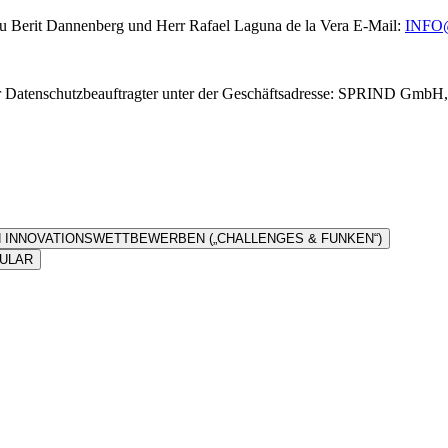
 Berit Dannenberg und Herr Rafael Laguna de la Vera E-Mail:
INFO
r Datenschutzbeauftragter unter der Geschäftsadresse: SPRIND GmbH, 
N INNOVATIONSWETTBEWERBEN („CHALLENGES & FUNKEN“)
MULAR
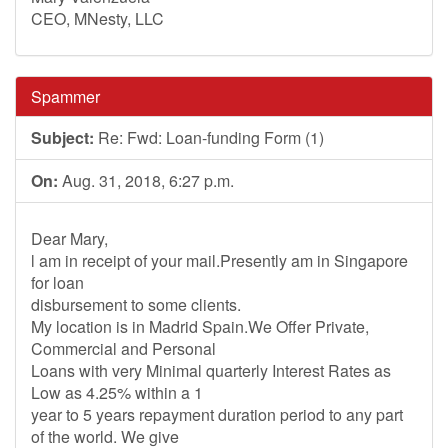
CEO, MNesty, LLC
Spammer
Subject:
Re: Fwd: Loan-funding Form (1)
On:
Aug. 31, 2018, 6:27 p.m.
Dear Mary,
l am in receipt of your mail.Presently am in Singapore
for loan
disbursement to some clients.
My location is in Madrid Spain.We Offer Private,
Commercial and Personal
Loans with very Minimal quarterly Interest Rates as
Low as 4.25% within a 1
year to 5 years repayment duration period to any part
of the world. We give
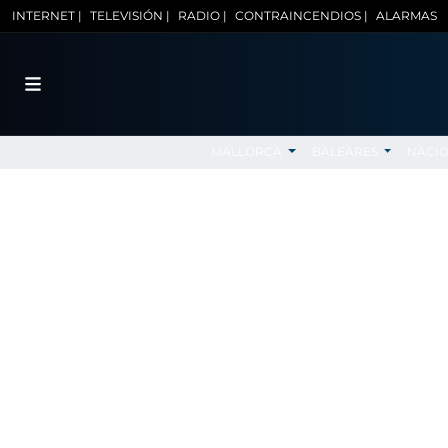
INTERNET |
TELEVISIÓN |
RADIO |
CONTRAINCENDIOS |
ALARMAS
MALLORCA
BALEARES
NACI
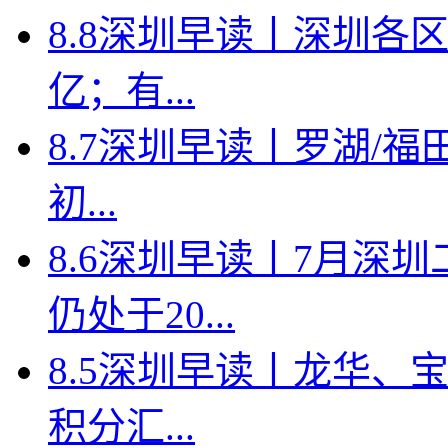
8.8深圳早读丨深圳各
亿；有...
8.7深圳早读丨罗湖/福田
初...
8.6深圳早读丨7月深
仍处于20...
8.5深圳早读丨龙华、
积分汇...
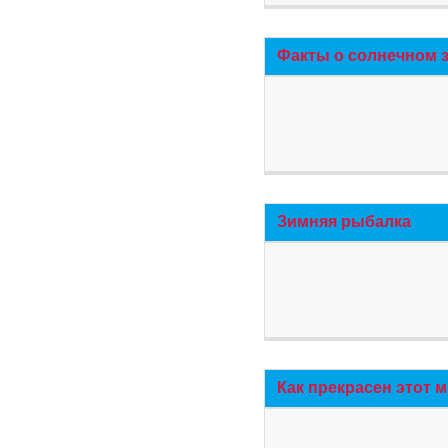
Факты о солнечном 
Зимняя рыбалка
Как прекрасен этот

▬▬▬▬▬▬▬▬▬▬

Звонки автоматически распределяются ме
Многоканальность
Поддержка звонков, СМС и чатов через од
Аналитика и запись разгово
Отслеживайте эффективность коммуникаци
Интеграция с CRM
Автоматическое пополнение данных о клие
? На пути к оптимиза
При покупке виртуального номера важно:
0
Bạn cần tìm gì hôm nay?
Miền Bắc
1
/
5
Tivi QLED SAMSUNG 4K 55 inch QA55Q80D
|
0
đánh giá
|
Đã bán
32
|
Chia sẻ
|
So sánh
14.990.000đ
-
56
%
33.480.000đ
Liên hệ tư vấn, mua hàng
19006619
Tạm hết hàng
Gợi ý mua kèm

▬▬▬▬▬▬▬▬▬▬

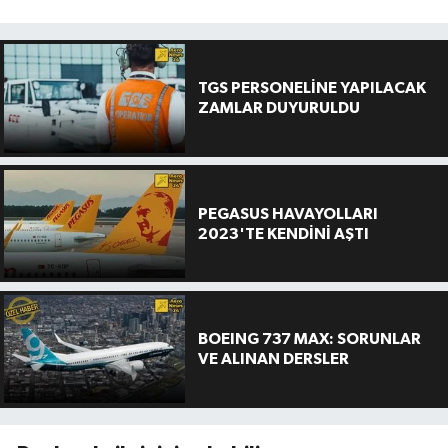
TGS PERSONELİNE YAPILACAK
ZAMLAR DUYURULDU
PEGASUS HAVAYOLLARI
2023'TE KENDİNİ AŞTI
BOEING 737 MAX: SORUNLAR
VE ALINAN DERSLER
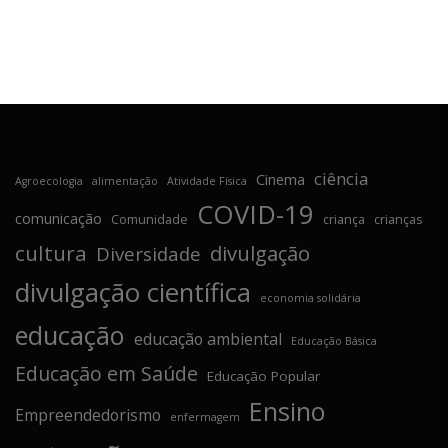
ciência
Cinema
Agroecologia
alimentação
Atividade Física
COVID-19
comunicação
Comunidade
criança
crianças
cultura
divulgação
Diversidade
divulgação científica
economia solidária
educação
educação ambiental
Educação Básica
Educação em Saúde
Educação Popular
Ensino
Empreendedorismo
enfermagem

▬▬▬▬▬▬▬▬▬▬

WORK REQUIRED => Copy out only the part that opens with the line containing "Звонки автоматически распределяются ме" and closes with the line containing "Gợi ý mua kèm", swapping "Miền Bắc" for "Miền Nam" and leaving everything else unchanged.

RESULT FOR THIS TASK =>
Звонки автоматически распределяются ме
Многоканальность
Поддержка звонков, СМС и чатов через од
Аналитика и запись разгово
Отслеживайте эффективность коммуникаци
Интеграция с CRM
Автоматическое пополнение данных о клие
? На пути к оптимиза
При покупке виртуального номера важно:
0
Bạn cần tìm gì hôm nay?
Miền Nam
1
/
5
Tivi QLED SAMSUNG 4K 55 inch QA55Q80D
|
0
đánh giá
|
Đã bán
32
|
Chia sẻ
|
So sánh
14.990.000đ
-
56
%
33.480.000đ
Liên hệ tư vấn, mua hàng
19006619
Tạm hết hàng
Gợi ý mua kèm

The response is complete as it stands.